Gelet op het voorgaande kan niet met voldoende zekerheid worden vastgesteld dat de vordering in een bodemprocedure wordt toegewezen. Daarbij zijn de gevolgen voor Cura groot als de vordering wordt toegewezen en de uitspraak later wordt teruggedraaid. Dat zou betekenen dat zij ten onrechte cliënten met een verstandelijke beperking en in een kwetsbare positie uit het gehuurde heeft gezet.

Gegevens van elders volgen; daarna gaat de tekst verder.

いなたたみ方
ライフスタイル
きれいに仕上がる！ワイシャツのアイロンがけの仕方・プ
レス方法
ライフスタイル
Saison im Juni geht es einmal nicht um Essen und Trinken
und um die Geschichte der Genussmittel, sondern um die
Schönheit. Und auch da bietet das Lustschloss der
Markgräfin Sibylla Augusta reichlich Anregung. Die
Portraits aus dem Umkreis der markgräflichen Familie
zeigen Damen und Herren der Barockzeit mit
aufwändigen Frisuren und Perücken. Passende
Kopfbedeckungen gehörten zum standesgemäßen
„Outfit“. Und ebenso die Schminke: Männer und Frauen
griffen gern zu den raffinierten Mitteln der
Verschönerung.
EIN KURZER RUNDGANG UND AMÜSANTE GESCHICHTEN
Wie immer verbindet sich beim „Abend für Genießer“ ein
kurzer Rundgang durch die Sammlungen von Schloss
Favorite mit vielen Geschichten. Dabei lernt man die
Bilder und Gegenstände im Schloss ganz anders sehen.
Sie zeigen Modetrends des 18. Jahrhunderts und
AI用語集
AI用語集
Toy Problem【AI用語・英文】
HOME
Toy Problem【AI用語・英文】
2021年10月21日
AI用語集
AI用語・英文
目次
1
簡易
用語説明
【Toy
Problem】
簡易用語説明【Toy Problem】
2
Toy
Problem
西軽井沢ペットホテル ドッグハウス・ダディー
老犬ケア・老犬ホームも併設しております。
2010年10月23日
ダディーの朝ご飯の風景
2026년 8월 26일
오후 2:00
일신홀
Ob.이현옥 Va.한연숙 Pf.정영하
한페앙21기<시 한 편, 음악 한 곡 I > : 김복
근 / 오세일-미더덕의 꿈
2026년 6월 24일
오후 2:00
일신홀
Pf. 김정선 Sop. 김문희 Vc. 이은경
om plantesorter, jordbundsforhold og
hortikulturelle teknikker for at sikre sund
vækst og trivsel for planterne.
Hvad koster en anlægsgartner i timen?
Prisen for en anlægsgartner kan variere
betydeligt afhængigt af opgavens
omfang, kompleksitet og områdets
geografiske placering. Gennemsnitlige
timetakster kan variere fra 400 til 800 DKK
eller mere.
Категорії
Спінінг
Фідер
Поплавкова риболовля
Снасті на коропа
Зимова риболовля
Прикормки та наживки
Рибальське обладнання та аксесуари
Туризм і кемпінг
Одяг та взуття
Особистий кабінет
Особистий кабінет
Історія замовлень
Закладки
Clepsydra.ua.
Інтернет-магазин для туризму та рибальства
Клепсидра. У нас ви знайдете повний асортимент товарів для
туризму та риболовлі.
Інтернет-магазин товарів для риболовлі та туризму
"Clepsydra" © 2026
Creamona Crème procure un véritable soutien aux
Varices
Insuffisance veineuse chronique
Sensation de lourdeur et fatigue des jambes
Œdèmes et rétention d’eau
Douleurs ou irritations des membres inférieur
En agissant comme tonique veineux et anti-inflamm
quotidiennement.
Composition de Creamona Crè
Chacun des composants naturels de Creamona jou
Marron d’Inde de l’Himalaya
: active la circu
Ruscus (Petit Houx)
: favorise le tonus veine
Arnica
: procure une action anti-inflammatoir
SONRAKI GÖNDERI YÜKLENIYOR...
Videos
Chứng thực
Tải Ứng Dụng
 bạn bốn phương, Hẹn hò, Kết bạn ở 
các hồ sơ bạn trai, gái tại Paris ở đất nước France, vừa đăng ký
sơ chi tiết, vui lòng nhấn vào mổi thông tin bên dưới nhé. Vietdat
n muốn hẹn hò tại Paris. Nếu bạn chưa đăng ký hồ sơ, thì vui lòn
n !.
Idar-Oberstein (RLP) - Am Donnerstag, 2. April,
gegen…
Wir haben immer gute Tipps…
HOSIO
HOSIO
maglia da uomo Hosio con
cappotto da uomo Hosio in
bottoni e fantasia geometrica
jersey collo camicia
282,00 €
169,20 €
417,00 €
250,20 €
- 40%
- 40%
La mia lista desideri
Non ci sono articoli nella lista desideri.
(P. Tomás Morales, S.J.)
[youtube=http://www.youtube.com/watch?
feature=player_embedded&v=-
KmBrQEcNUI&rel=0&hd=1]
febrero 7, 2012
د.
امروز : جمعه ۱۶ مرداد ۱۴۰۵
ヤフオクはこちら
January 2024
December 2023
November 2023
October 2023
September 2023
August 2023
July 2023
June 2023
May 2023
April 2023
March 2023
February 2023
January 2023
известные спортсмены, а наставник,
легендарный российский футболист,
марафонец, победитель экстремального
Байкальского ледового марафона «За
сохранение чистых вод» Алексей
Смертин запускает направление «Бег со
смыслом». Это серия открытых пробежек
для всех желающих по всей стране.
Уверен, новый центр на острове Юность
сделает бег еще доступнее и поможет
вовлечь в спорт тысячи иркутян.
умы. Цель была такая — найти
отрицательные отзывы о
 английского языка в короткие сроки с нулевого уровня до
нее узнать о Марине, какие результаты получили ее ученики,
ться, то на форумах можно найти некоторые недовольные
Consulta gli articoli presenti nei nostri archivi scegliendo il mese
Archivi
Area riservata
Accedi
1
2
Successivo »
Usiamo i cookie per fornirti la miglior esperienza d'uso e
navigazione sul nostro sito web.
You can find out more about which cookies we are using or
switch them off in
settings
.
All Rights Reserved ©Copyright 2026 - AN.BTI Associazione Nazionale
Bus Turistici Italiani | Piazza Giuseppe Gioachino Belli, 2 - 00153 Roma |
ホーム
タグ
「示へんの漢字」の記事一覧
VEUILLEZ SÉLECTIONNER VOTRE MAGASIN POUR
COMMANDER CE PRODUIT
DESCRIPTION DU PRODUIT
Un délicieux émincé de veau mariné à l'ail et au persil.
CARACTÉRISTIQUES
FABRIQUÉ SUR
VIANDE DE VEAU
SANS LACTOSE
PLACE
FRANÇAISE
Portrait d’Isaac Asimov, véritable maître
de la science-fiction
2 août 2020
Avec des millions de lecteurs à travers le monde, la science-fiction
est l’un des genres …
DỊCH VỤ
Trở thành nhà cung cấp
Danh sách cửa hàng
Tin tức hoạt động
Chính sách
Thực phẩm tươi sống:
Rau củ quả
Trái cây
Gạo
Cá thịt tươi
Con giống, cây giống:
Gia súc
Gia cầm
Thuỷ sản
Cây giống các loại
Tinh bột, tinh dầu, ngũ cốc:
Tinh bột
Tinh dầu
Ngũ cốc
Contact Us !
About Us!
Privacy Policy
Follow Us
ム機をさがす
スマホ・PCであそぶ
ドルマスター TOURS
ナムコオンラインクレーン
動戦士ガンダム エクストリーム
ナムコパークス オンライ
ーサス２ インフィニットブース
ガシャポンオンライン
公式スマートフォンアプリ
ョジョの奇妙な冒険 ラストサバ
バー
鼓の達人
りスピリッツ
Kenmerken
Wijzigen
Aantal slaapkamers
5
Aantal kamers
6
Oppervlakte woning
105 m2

overige vorderingen ten aanzien van bestemming
4.8.
Omdat de vordering onder sub I. wordt afgewezen, heeft Serafin onvoldoende belang bij haar vordering onder sub III. Deze vordering wordt eveneens afgewezen.
4.9.
In de overeenkomst is bepaald dat het gehuurde bestemd is voor cliënten van Cura. De cliënten van Cura hebben geen overeenkomst met Cura, maar zijn ondergebracht bij een aan Cura gelieerde entiteit, zijnde [naam bedrijf 2] Serafin vordert een verbod op het huisvesten van aan Cura gelieerde entiteiten. Het is de kantonrechter niet duidelijk welk rechtens te respecteren belang Serafin daarbij heeft. De vordering wordt reeds daarom afgewezen.
zekerheid
4.10.
Cura had bij aanvang van de huurovereenkomst een zekerheid gesteld met een maximum van € 75.000,- in de vorm van een borgtochtovereenkomst. De kantonrechter stelt vast dat de zekerheid is uitgewonnen. Serafin stelt dat Cura volgens de overeenkomst een nieuwe zekerheid dient te stellen en dat dit niet is gebeurd. Serafin heeft het voorgaande tijdens de mondelinge behandeling niet weersproken. De kantonrechter wijst de vordering onder sub IV. toe. De dwangsom wordt gemaximeerd tot een bedrag van € 5.000,-.
huurbetalingen
4.11.
Een vordering tot betaling van toekomstige huurtermijnen bij wijze van nakoming wordt in beginsel niet toegewezen, omdat ervan wordt uitgegaan dat partijen hun contractuele verplichtingen nakomen. Een dergelijke vordering wordt wel toegewezen, wanneer niet dan wel niet voldoende gemotiveerd betwist is dat nakoming zonder tekortkoming onmogelijk is, of dat de schuldeiser uit mededelingen van de schuldenaar heeft mogen afleiden dat deze in de nakoming tekort zal schieten, of dat de schuldeiser goede gronden heeft te vrezen dat de schuldenaar in de nakoming tekort zal schieten.
4.12.
Serafin stelt weliswaar dat zij vreest dat Cura in haar toekomstige huurverplichtingen tekort zal schieten, maar Cura heeft dit tijdens de mondelinge behandeling gemotiveerd betwist. Zij heeft aangevoerd dat zij begrijpt dat zij de huur niet mag opschorten en zij zal dit ook niet meer doen. Verder heeft Cura aangevoerd dat zij tijdig de huur zal overmaken. Er was op het moment van de mondelinge behandeling geen sprake van een huurachterstand. De vordering wordt gelet op de gemotiveerde betwisting afgewezen.
geen ontruiming
4.13.
Voor het geval Cura niet tijdig voor zekerheid zorgt, vordert Serafin ontruiming van het gehuurde. Cura heeft tijdens de mondelinge behandeling gesteld te zullen meewerken aan het verstrekken van zekerheid en daartoe zo snel mogelijk over te gaan. De kantonrechter heeft op voorhand geen reden om daaraan te twijfelen. De vordering tot ontruiming zal daarom worden afgewezen. De kantonrechter stelt vast dat er op dit moment geen sprake is van een huurachterstand. De gevorderde ontruiming wegens een (mogelijk toekomstige) huurachterstand van tenminste twee maanden zal worden afgewezen. Een dergelijke tekortkoming rechtvaardigt in beginsel geen ontbinding (en ontruiming) van de huurovereenkomst.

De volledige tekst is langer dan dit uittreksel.